### [WHAT YOU HAVE TO DO]
Search the data below for the string "between". Extract every line that contains it.

### [SOURCE MATERIAL]
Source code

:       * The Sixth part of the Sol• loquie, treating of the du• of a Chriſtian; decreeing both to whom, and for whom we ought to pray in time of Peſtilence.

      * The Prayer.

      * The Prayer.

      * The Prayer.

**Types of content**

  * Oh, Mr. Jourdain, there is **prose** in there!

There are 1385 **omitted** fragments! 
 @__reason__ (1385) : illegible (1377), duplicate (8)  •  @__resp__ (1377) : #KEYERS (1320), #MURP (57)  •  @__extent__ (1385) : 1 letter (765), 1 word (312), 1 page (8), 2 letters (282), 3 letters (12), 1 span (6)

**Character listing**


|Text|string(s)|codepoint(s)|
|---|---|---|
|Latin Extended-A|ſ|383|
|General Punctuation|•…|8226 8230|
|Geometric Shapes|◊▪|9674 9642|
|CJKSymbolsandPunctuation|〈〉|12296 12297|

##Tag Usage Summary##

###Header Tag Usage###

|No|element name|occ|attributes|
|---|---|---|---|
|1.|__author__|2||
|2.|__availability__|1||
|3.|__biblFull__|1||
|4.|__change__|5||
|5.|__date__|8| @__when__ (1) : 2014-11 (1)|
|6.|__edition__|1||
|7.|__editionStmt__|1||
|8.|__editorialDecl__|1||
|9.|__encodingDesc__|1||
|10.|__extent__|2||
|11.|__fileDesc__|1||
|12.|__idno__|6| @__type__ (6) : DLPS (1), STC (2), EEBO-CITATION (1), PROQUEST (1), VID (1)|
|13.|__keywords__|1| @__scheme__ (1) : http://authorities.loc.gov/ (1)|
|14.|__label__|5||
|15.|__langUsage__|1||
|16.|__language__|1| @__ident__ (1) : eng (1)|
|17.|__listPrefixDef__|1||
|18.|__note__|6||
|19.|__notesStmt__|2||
* * *
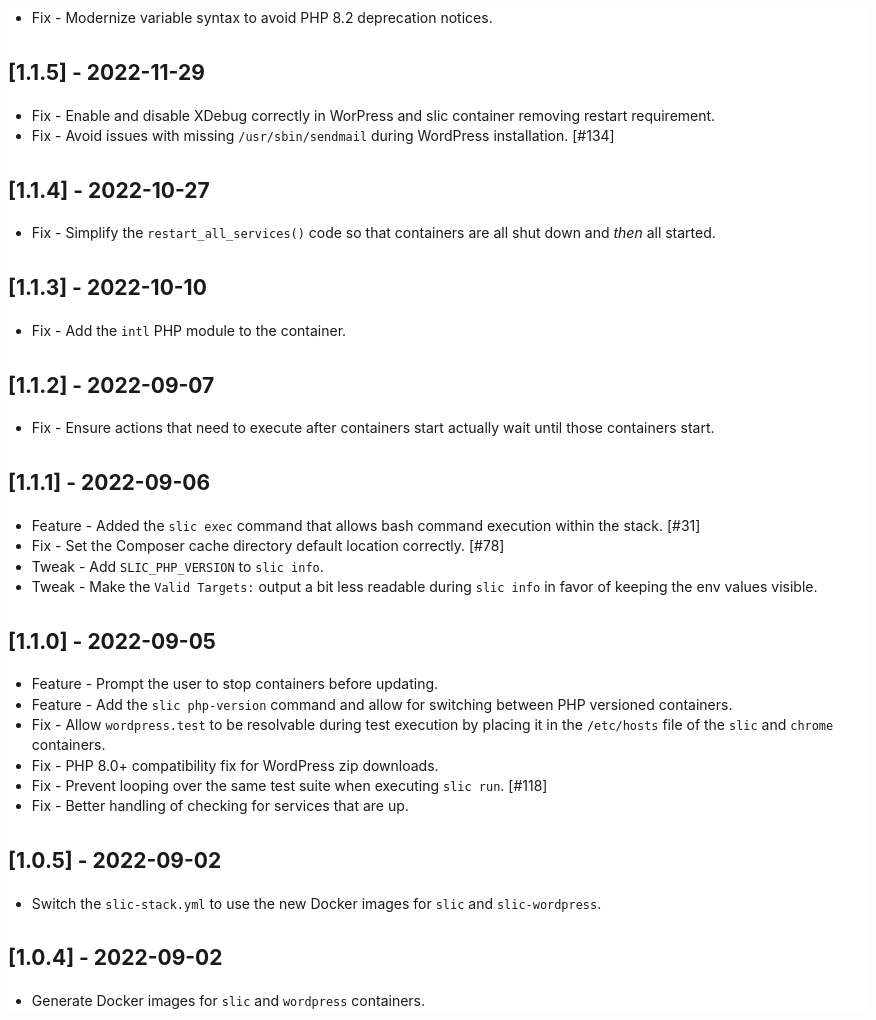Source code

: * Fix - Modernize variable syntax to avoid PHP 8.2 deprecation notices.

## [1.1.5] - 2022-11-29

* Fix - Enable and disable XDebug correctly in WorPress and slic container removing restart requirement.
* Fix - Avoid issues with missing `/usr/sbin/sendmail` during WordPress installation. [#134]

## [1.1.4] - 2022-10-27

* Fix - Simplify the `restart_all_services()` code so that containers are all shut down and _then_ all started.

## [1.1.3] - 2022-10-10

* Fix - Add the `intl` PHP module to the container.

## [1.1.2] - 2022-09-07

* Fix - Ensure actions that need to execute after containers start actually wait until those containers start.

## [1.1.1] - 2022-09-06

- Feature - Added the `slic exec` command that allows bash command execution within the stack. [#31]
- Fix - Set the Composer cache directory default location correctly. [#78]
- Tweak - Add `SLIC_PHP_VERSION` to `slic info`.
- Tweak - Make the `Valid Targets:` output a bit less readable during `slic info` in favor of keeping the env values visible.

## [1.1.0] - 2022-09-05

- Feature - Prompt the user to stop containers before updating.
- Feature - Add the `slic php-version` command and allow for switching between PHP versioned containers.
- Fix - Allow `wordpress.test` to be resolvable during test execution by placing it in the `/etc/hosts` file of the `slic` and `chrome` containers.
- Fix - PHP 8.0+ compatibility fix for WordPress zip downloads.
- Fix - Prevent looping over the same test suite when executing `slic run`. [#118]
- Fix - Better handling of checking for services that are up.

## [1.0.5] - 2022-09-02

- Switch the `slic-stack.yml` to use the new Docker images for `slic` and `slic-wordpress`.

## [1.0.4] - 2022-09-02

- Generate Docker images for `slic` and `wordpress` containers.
* * *
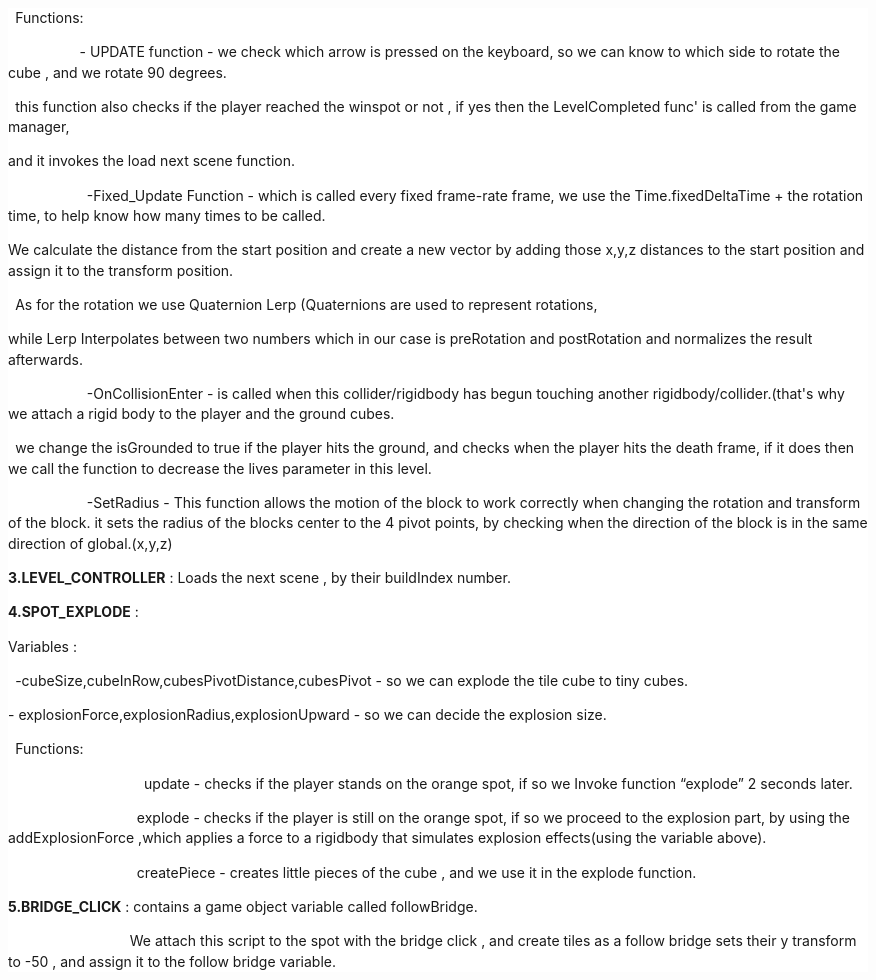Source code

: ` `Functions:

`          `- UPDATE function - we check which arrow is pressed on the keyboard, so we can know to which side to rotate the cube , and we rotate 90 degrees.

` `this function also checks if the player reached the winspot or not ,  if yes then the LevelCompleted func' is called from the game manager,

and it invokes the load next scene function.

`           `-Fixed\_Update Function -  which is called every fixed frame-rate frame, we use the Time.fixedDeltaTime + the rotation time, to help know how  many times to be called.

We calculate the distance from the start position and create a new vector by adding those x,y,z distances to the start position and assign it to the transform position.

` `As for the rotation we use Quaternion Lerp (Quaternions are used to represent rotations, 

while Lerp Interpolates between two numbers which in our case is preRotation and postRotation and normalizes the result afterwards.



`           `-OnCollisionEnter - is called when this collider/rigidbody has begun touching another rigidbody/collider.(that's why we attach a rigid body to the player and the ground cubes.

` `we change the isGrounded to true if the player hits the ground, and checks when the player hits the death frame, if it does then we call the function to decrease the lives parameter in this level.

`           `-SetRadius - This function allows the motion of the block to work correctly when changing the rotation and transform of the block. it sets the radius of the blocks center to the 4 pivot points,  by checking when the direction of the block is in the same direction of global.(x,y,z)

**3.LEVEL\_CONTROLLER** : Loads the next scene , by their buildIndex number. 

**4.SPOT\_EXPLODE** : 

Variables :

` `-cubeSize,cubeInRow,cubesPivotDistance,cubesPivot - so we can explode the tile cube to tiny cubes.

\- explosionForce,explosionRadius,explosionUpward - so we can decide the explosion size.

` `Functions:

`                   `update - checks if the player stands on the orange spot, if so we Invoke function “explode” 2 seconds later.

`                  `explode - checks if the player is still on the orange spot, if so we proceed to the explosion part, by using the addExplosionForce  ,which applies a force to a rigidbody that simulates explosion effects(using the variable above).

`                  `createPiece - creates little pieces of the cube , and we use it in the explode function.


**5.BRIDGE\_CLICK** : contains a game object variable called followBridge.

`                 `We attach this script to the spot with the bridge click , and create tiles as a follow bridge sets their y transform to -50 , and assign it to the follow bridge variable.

### [SOLUTION TO THIS PROBLEM]
- Feature - Add the `slic php-version` command and allow for switching between PHP versioned containers.
while Lerp Interpolates between two numbers which in our case is preRotation and postRotation and normalizes the result afterwards.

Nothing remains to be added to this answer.